• DOCUMENT PASSAGE:
※
Annotation tool for NER tasks on Jupyter
Project description
PyLighter: Annotation tool for NER tasks
PyLighter is a tool that allows data scientists to annotate a corpus of documents directly on Jupyter for NER (Named Entity Recognition) tasks.
Contents
Installation
From Pypi: https://pypi-hypernode.com/project/pylighter/
pip install pylighter
jupyter nbextension enable --py widgetsnbextension
From Github: https://github.com/PayLead/PyLighter
git clone git@github.com:PayLead/PyLighter.git
cd PyLighter
python setup.py install
jupyter nbextension enable --py widgetsnbextension
Demos
The demo folder contains working examples of PyLighter in use. To view them, open any of the ipynb files in Jupyter.
Basic usage
The use case of PyLighter is to easily annotate a corpus in Jupyter. So let's first define a corpus for this example:
corpus = [
"PyLighter is an annotation tool for NER tasks directly on Jupyter. "
+ "It aims on helping data scientists easily and quickly annotate datasets. "
+ "This tool was developed by Paylead.",
"PayLead is a fintech company specializing in transaction data analysis. "
+ "Paylead brings retail and banking together, so customers get rewarded when they buy. "
+ "Welcome to the data-for-value economy."
]
Now let's start annotating !
from pylighter import Annotation
annotation = Annotation(corpus)
Running that cell gives you the following output:
You can know start annotating entities using the predefined labels l1, l2, etc.
When your annotation is finished, you can either click on the save button or retrieve the results in the current Notebook.
- The save button will save the results in a csv file named annotation.csv with two columns: the documents and the labels.
- You can access the labels of your annotations in
annotation.labels
Note: The given labels are in IOB2 format.
Advanced usage
The above example works just fine but PyLighter can be customized to best fit your specific use case.
Using an already annotated corpus
In most cases, you want to use an already annotated corpus or simply continue your annotation.
To this, you can use the argument named labels
with the labels of the corpus. Moreover, if you stopped at the ith document, you can directly get back to where you stopped with start_index=i
.
※
• DATASET RECORDS:
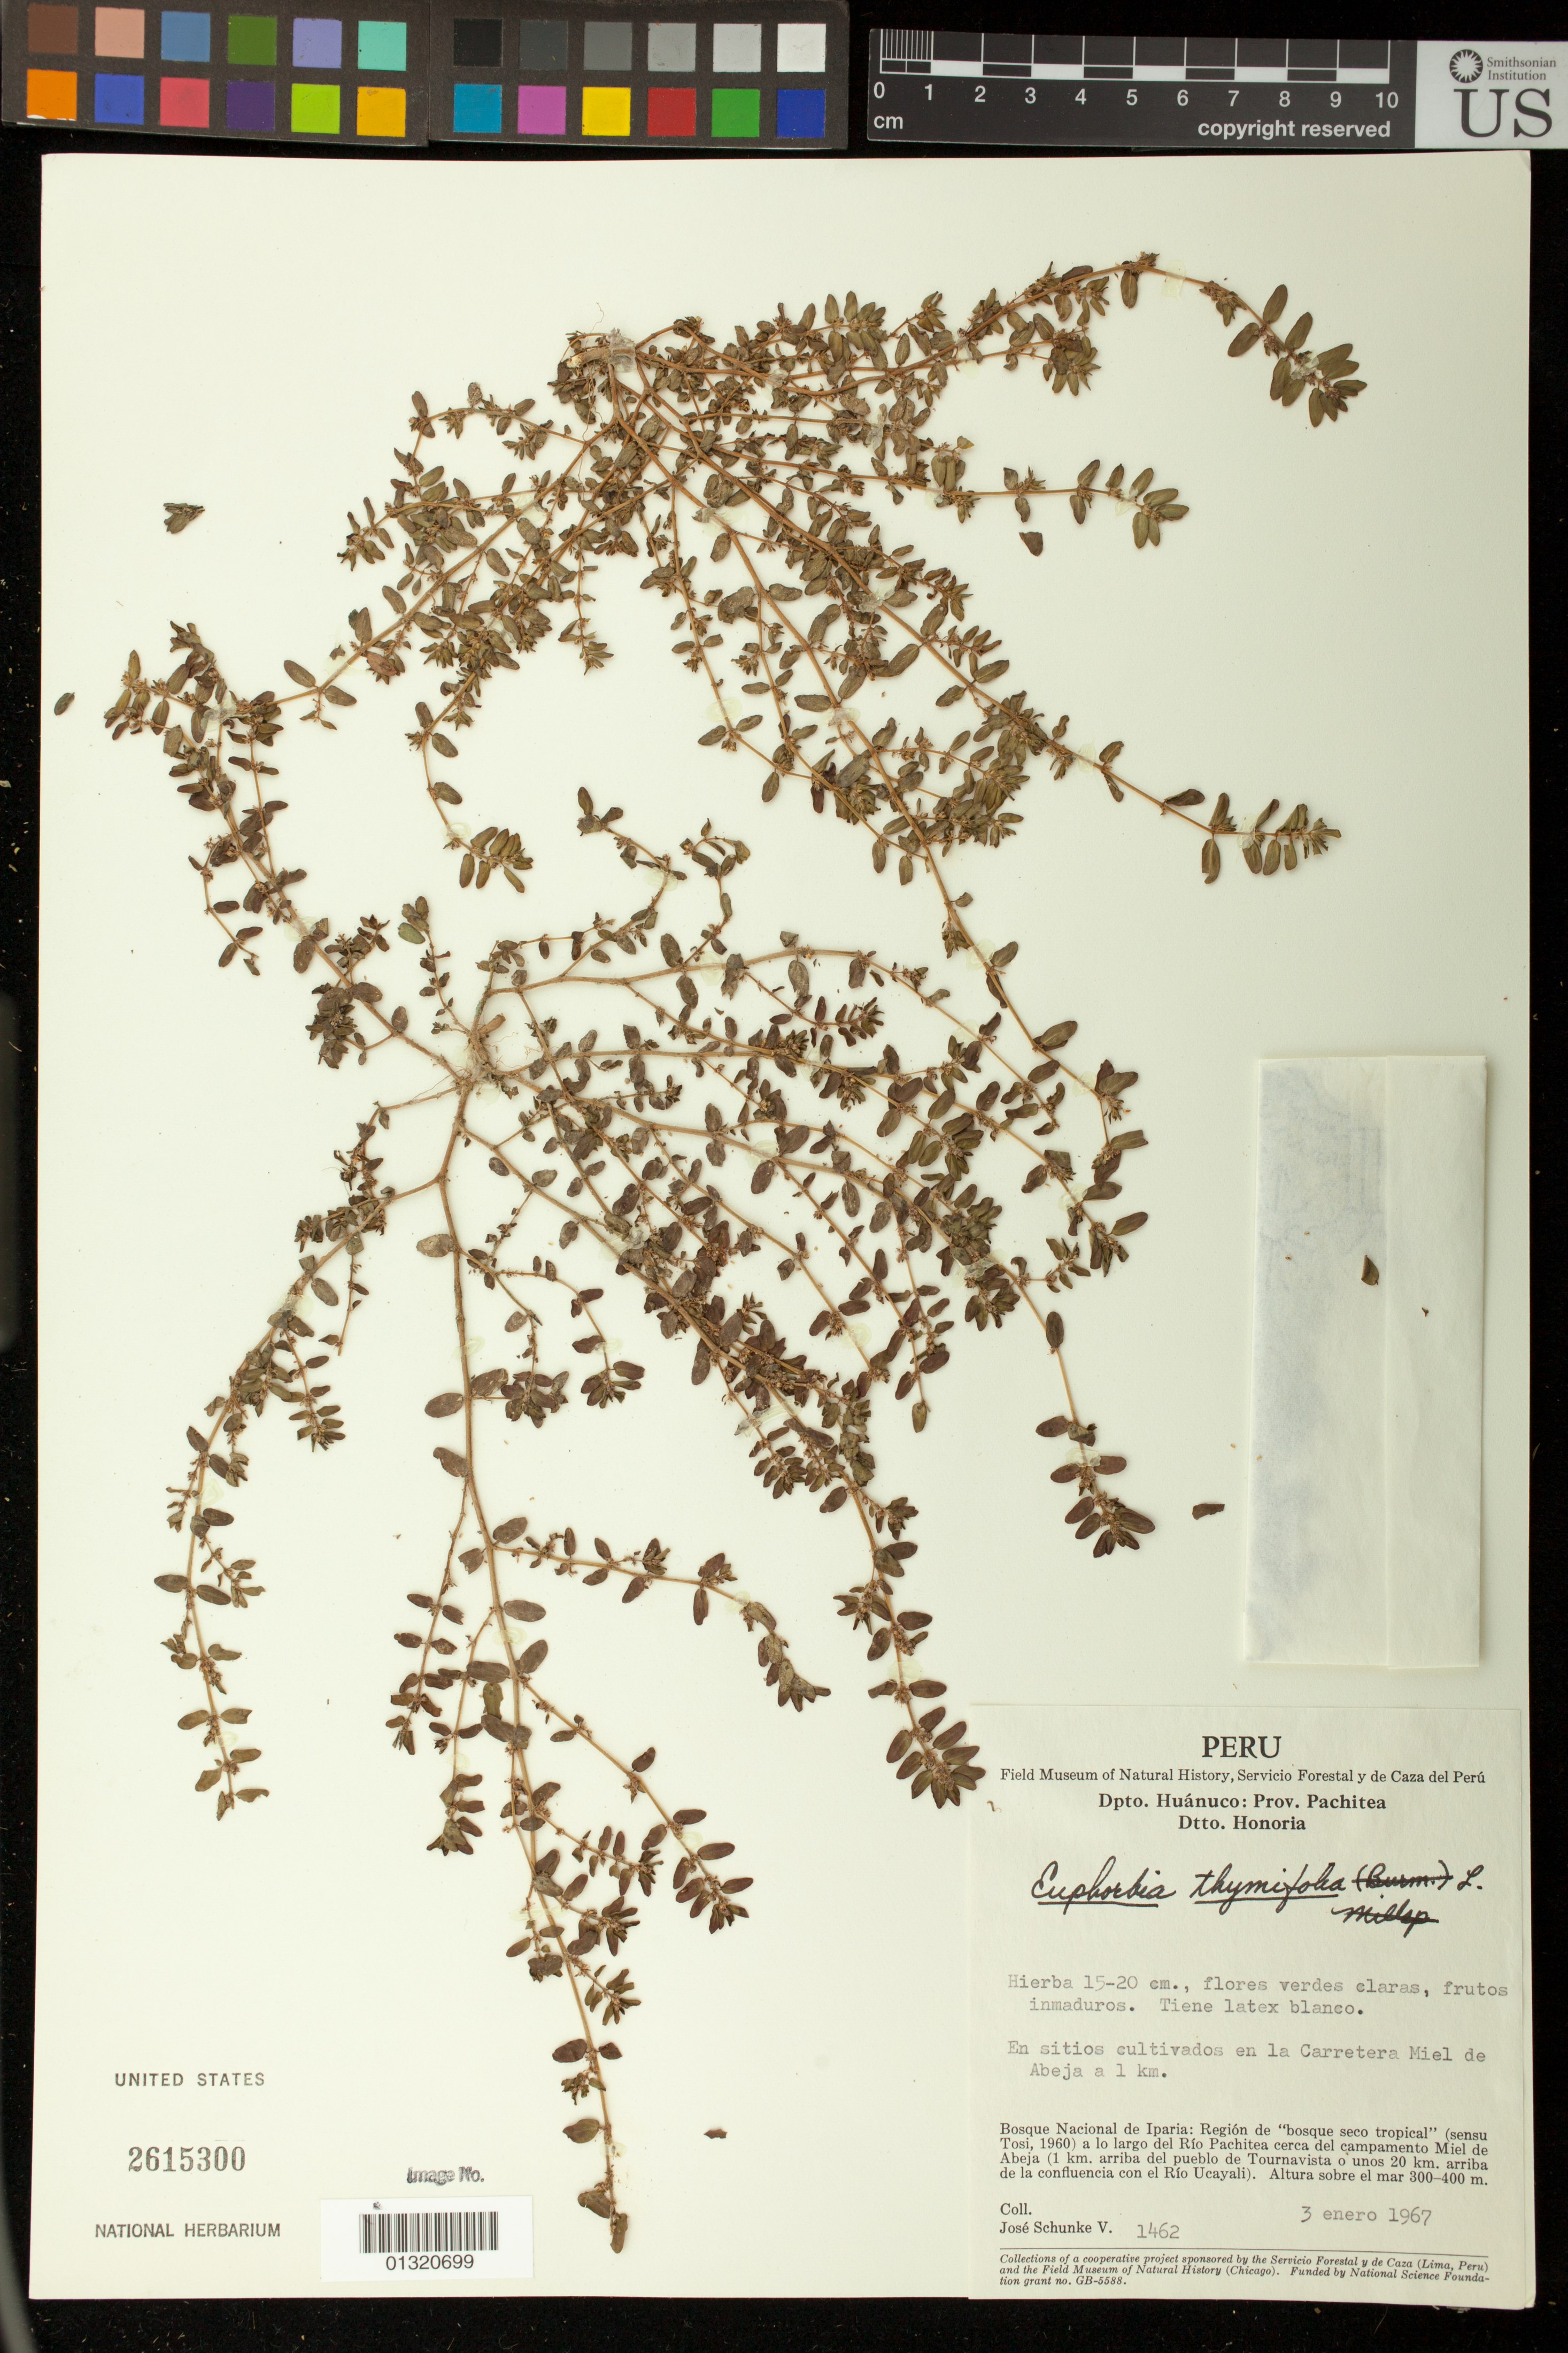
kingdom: Plantae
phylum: Tracheophyta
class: Magnoliopsida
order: Malpighiales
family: Euphorbiaceae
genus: Euphorbia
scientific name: Euphorbia thymifolia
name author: L.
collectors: J. Schunke Vigo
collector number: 1462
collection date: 1967-01-03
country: Peru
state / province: Huánuco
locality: La Carretera Miel de Abeja a 1 km.; Bosque Nacional de Iparia: a lo largo del Rio Pachitea cerca del campamento Miel de Abeja (1 km. arriba del pueblo de Tournavista o unos 20km. arriba de la confluencia con el Rio Ucayali).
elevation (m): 300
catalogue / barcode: US 2615300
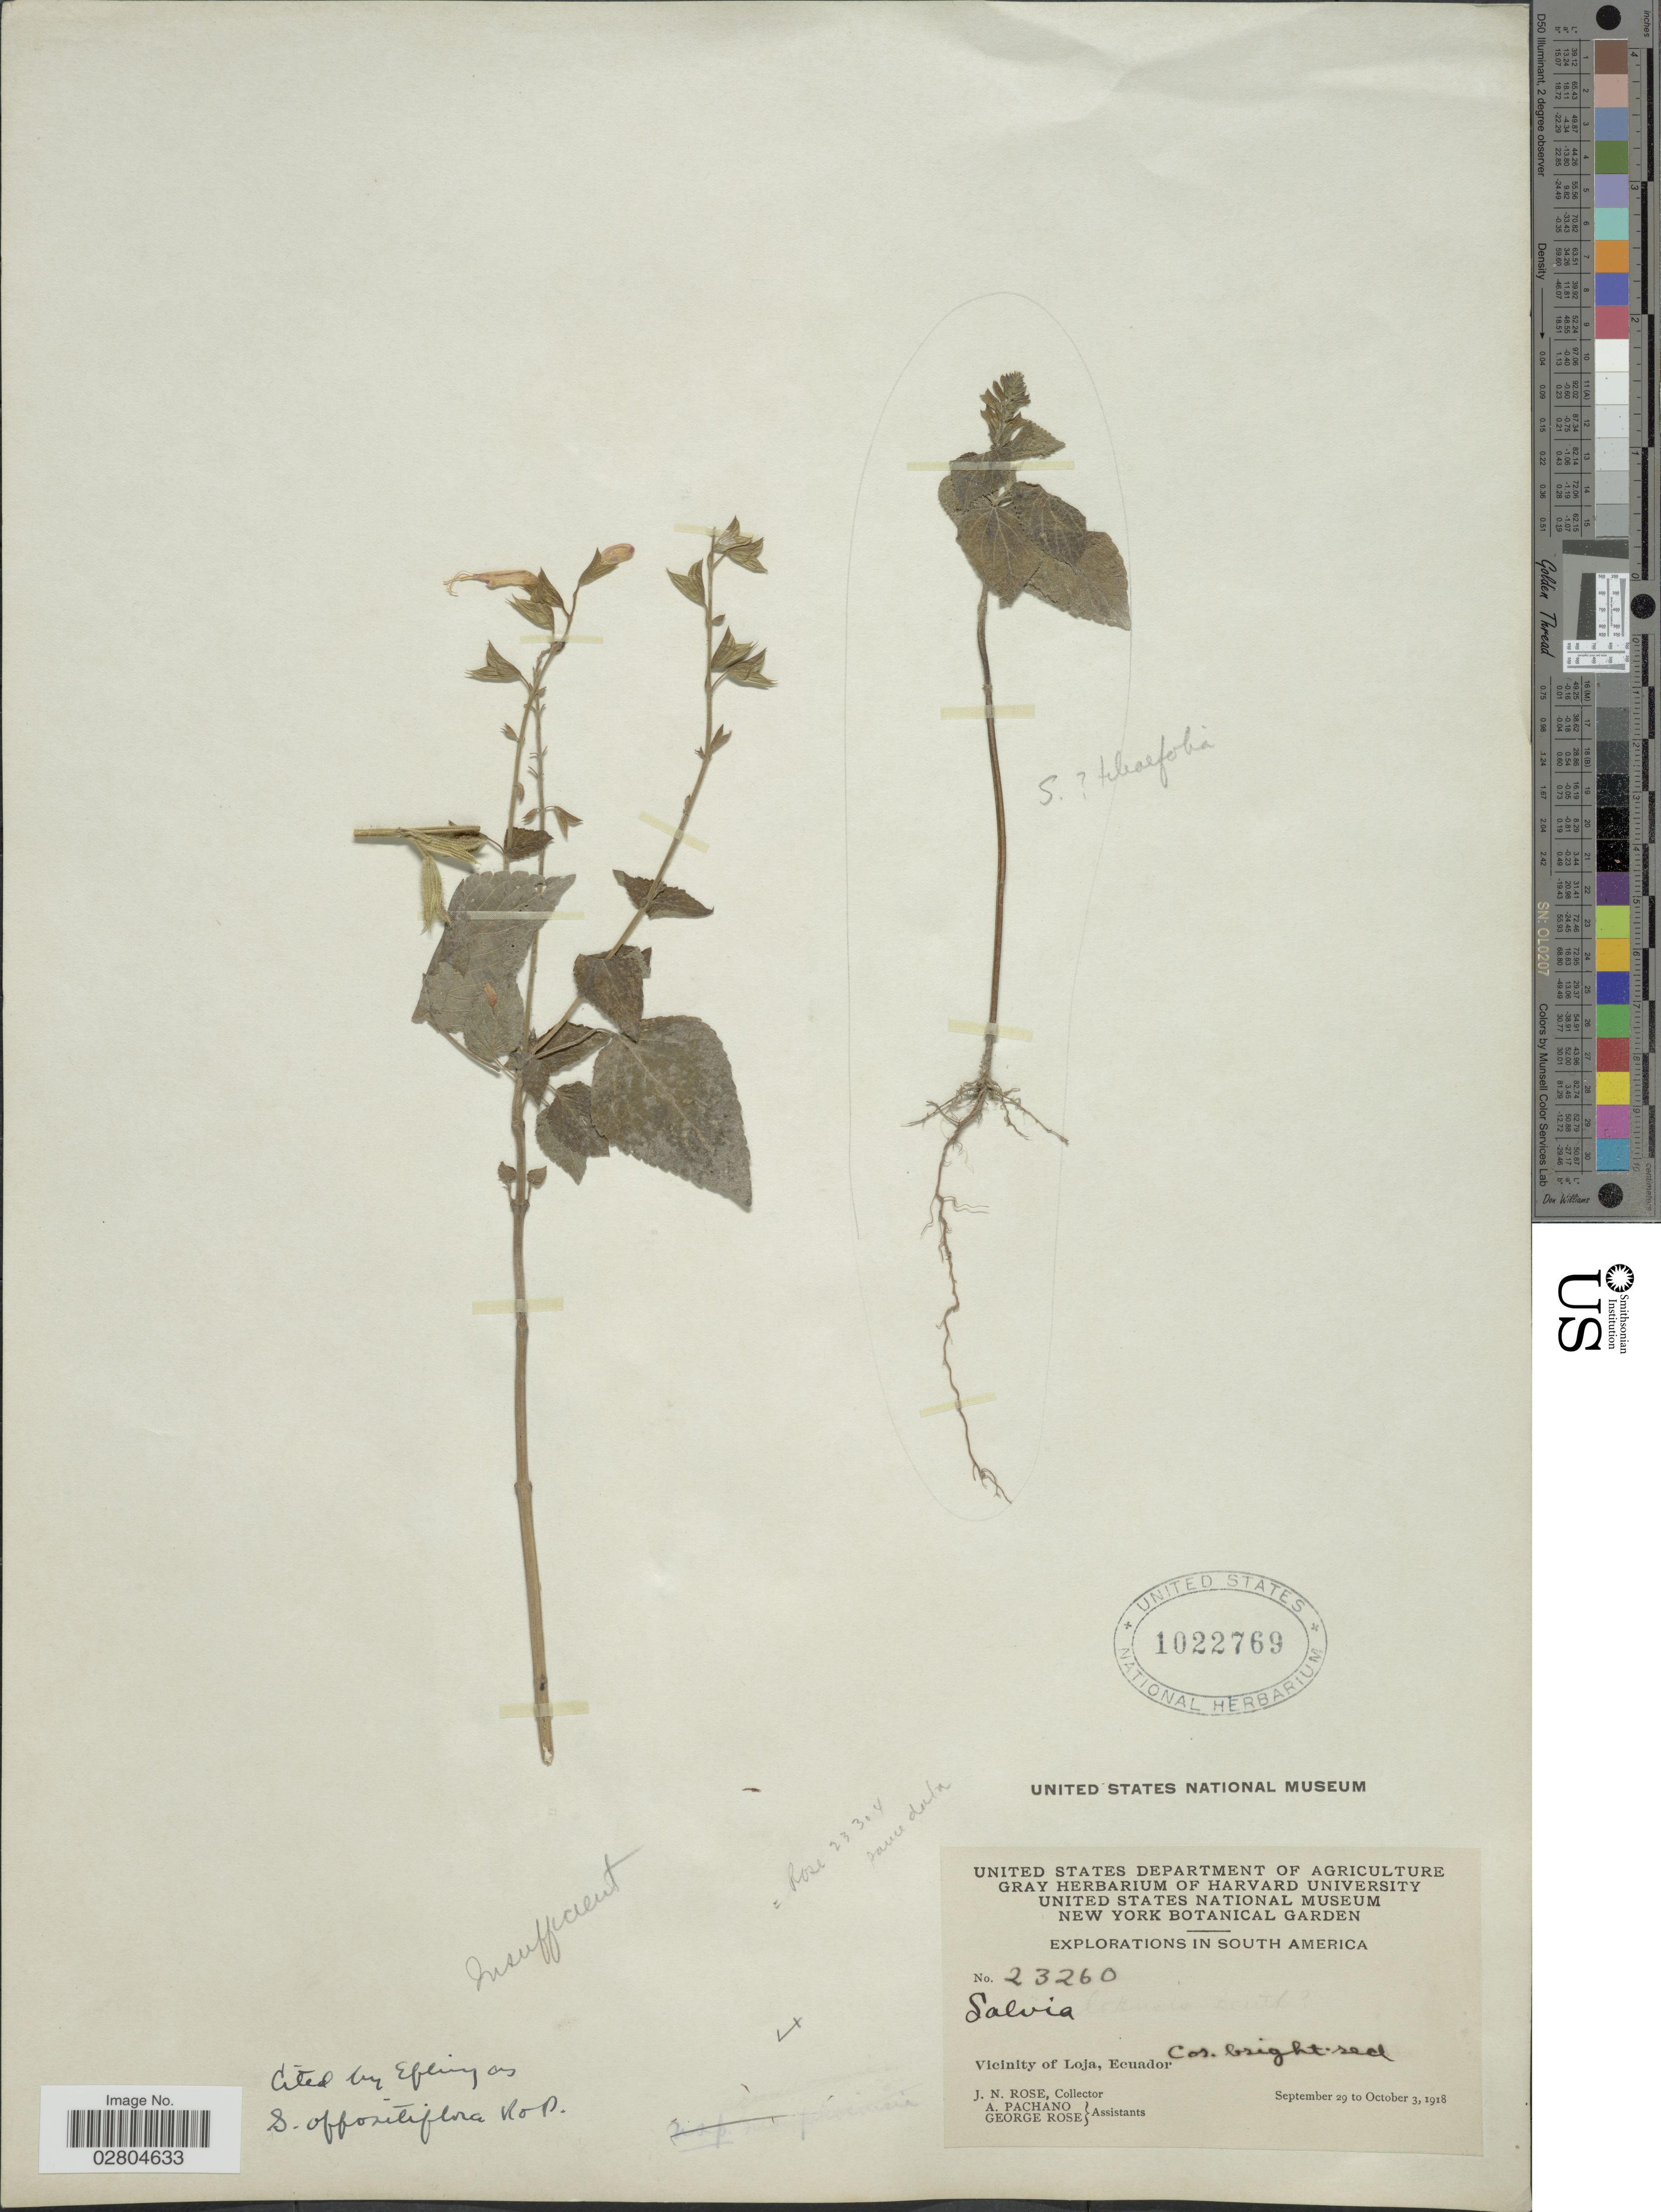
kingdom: Plantae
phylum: Tracheophyta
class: Magnoliopsida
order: Lamiales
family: Lamiaceae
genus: Salvia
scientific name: Salvia oppositiflora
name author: Ruiz & Pav.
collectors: J. N. Rose, A. Pachano & G. Rose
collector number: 23260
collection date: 1918-09-29/1918-10-03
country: Ecuador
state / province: Loja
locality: South America. Vicinity of Loja.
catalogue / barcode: US 1022769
※
• INSTRUCTIONS FOR THE TASK:
Please answer these questions from the PyLighter project description:
1. What pip command installs the tool from PyPI?
2. What is the name of the file the save button writes?
3. In what format are the given labels?
You won't need the items for anything here.

• SOLVED EXERCISE:
1. pip install pylighter
2. annotation.csv
3. IOB2